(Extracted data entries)
================
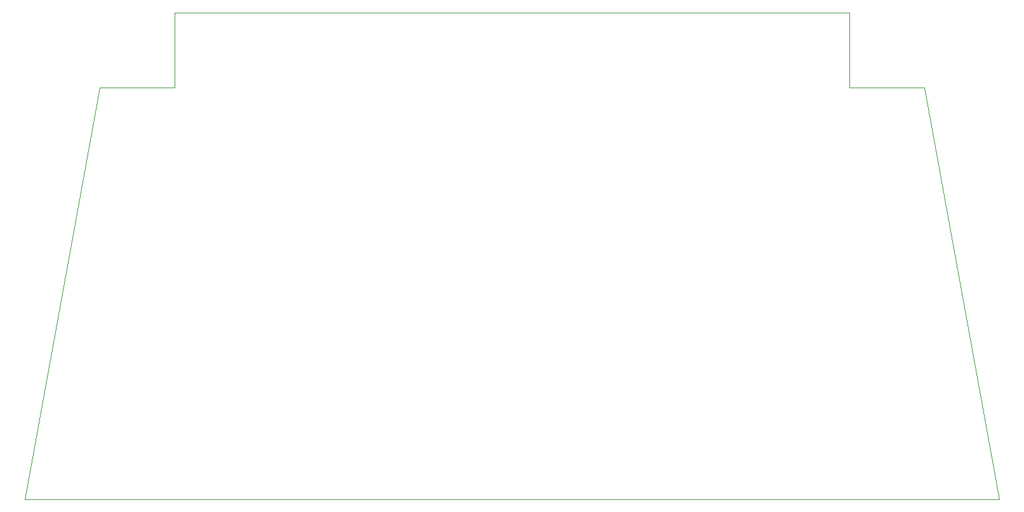
<source format=gbr>
G04 #@! TF.GenerationSoftware,KiCad,Pcbnew,(5.1.5)-3*
G04 #@! TF.CreationDate,2020-04-14T01:24:30+03:00*
G04 #@! TF.ProjectId,Transmitter,5472616e-736d-4697-9474-65722e6b6963,rev?*
G04 #@! TF.SameCoordinates,Original*
G04 #@! TF.FileFunction,Profile,NP*
%FSLAX46Y46*%
G04 Gerber Fmt 4.6, Leading zero omitted, Abs format (unit mm)*
G04 Created by KiCad (PCBNEW (5.1.5)-3) date 2020-04-14 01:24:30*
%MOMM*%
%LPD*%
G04 APERTURE LIST*
%ADD10C,0.050000*%
G04 APERTURE END LIST*
D10*
X90000000Y-70500000D02*
X80000000Y-125500000D01*
X100000000Y-70500000D02*
X90000000Y-70500000D01*
X100000000Y-60500000D02*
X100000000Y-70500000D01*
X210000000Y-125500000D02*
X80000000Y-125500000D01*
X200000000Y-70500000D02*
X210000000Y-125500000D01*
X190000000Y-70500000D02*
X200000000Y-70500000D01*
X190000000Y-60500000D02*
X190000000Y-70500000D01*
X100000000Y-60500000D02*
X190000000Y-60500000D01*
M02*

</source>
================
Work required = All lines with the word "KiCad" need to be copied from the data above.

Solution for this exercise =
G04 #@! TF.GenerationSoftware,KiCad,Pcbnew,(5.1.5)-3*
G04 Created by KiCad (PCBNEW (5.1.5)-3) date 2020-04-14 01:24:30*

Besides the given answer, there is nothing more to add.